Slice movie review & film summary (2018)
Matthew Perez
Updated on March 09, 2026
Playfully enough, the movie starts with Vesely’s death, as he plays a dopey pizza guy named Sean whose throat is slit before the opening credits. His murder causes a stir in the town of Kingfisher, where Sean's employer Perfect Pizza Base has been founded on a haunted burial ground that was once an insane asylum, creating 40,000 ghosts. But the ghosts have been pushed away from their homes to a different neighborhood called “Ghost Town,” while a band of middle-aged white women protest outside the pizza place, demanding that the pizzeria be closed out of respect for the spirits. A reporter (Rae Gray) is investigating the murder with no help from a photographer (Joe Keery of “Stranger Things”), while two bumbling cops (Tim Decker and Will Brill, their accompanying music seemingly inspired by “Twin Peaks”) follow their own hunches.
Oh, and Bennett plays an elusive Chinese food delivery outlaw who is a werewolf and maybe the culprit. He previously worked at the Chinese food restaurant that was there before Jack (Paul Scheer) opened up Perfect Pizza and hired the likes of Astrid (Zazie Beetz), who gets into the murder mystery mess as she was dating Sean before he was killed.
Vesely has a big imagination and even larger ambition for this project, but there are limits to his on-the-fly world-building: for example, we don’t fully understand the rules of being a ghost after a person is killed, or how much other monsters co-exist with humans, even if we know what these Halloween mainstays symbolize here. And there’s even a clear limit with Bennett’s on-camera availability, as he’s in maybe 20 minutes of a movie, causing the story to focus on its roughly-sketched supporting characters, with-hit and-miss comic success. Vesely at times struggles to keep the movie busy with these characters, sometimes opting for overt stylization (like bad-ass slow-motion shots, as propped up by Ludwig Goransson and Nathan Matthew David’s score), as the focal murder mystery doesn’t have a proper immediacy.
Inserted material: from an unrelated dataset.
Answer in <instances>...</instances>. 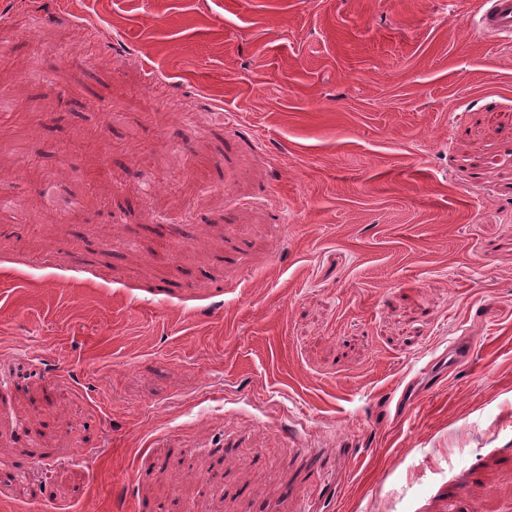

But counter these shortcomings with “Slice"'s truly inspired strokes, like when it presents the fast food version of a “Fast & Furious” vehicle meet-up (and bestows us another wry Y’lan Noel comic performance), or how the production design makes Kingfisher feel like it's the most fun horror movie lot you could live on. And when Bennett does show up, he has a true movie-star quality (with help from the "Wanted" signs plastered in earlier scenes that tease his impending arrival). With striking ease, Bennett displays a playful nature that makes for a few laughs, but most of all leaves you wanting more of him as an actor. In particular, his lack of ego towards his star presence would be excellent for a romantic comedy. (Netflix, you up?)